Consequently, in the second half of 1960s, just like in the 1930s, groups and associations of people from the world of culture were being formed which protested in public against, as they called it, fascist policy of the US Government, criticized violence and exploitation and strongly objected to wars and conflicts. Many of them referred to the tradition of political engagement in 1930s and supported the postulates of anti-fascist, anti-war, pacifist, pro-democratic, anti-violence and emancipation movements.
End Your Silence
One of the collectives active between 1965 and 1967 in New York was the Artists and Writers Protest. The organization marked its foundation by taking out a full page advertisement in New York Times twice and publishing its manifestos entitled End Your Silence in which they appealed to the public to ‘end the silence’ regarding the brutal crimes committed by the US army in Vietnam. Both texts were published by the newspaper in 1965: the first one on the Easter Sunday of April 18 and the other one on June 27. Both were signed by hundreds of influential artists, writers and intellectuals, such as Hannah Arendt, Philip Roth, Susan Sontag, Anton Refregier, Ad Reinhardt, Ben Shahn, Georgia O’Keefe, Robert Lowell, Roy Lichtenstein, Carolee Schneeman, Mark Di Suvero, Lee Krasner, Mark Rothko, Philip Evergood, Irving Petlin, William Gropper, Nancy Spero and many more. The second appeal was also endorsed by the Artists Protest Committee from Los Angeles, the biggest anti-war art organization active in 1960s on the West Coast of the United States with more than 200 members.

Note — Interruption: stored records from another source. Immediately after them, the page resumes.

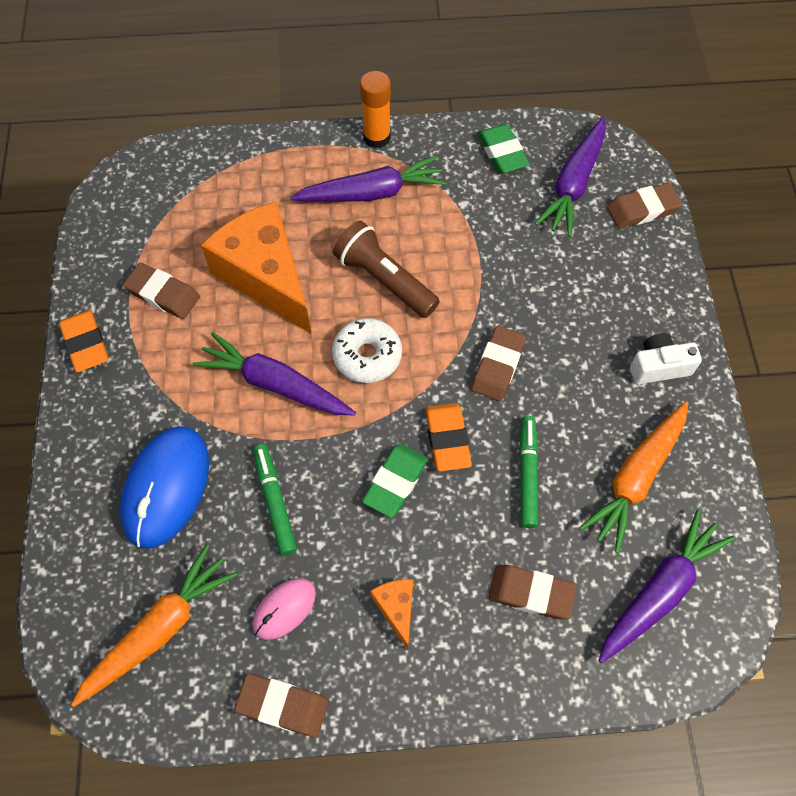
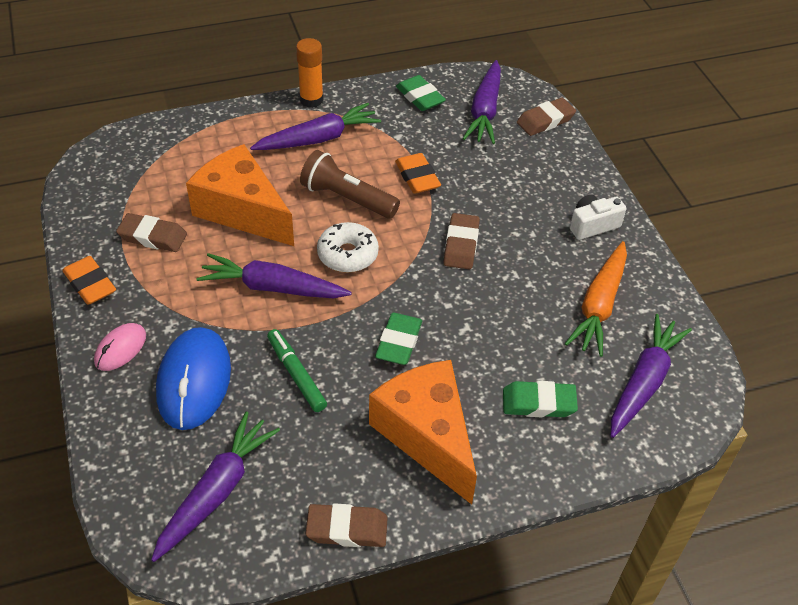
camera: 15 degrees left, 15 degrees down
(159, 629) = (216, 491): orange carrot -> purple carrot
(284, 609) = (327, 454): pink mouse -> pink mouse (120, 349)
(396, 608) = (427, 435): orange cheese -> orange cheese, size x2.31
(447, 439) = (434, 303): orange eraser -> orange eraser (417, 177)
(527, 474) = (509, 317): green marker -> none
(531, 593) = (538, 403): brown eraser -> green eraser

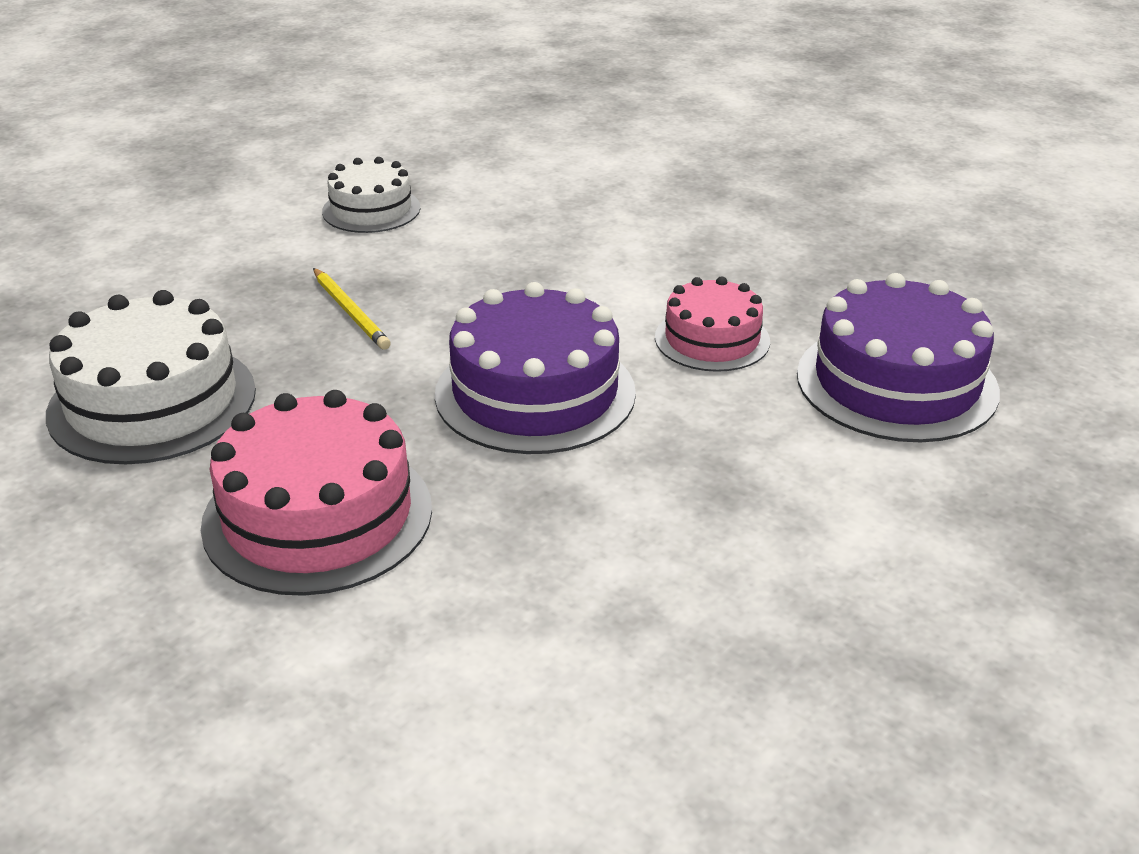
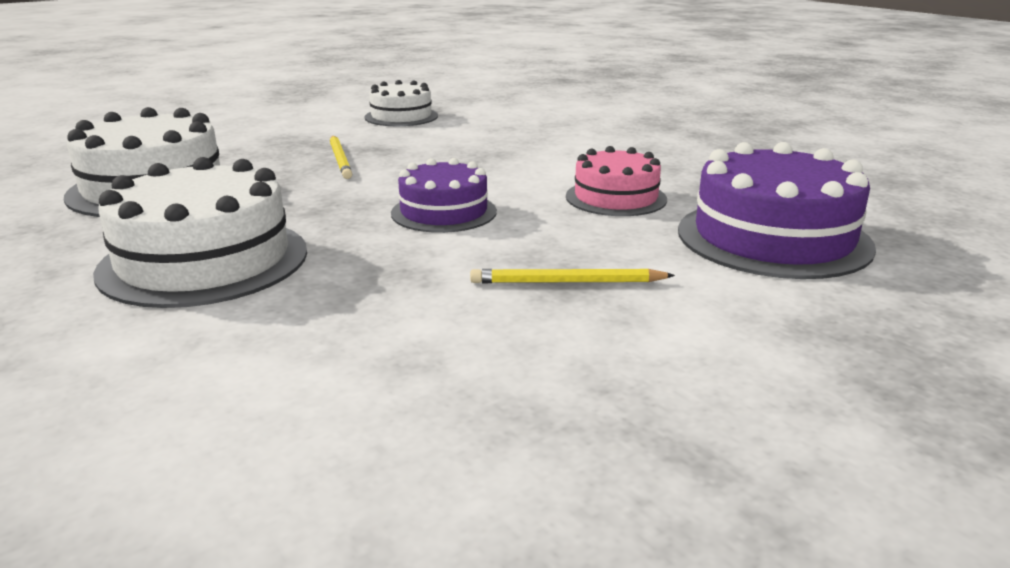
camera: 15 degrees right, 10 degrees down
(318, 516) = (204, 260): pink cake -> white cake
(535, 393) = (444, 212): purple cake -> purple cake, size x0.61
(722, 483) = (567, 282): none -> yellow pencil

In both manifestos AWP clearly condemned the policy of the United States, in particular including the military aggression in Vietnam and the Dominican Republic and demanded immediate ceasefire, end of violence and confrontative policy and refraining from interference into internal conflicts of other countries. The accusations also referred to offering financial support to antidemocratic regimes and making false claims of fighting for “peace and freedom” to cover up the brutality and violence of the army. AWP called the US foreign policy inhuman, imperial and colonizing and declared it a shame for the whole nation. The artists compared American interventions to the actions of the French government in 1950s against the movements for decolonization of Algeria or Vietnam. They also saw their own protest as similar to the appeal of the France-based artists and intellectuals including Jean-Paul Sartre, Pablo Picasso and Albert Camus who condemned the government’s actions and called on the politicians to end the “dirty war”.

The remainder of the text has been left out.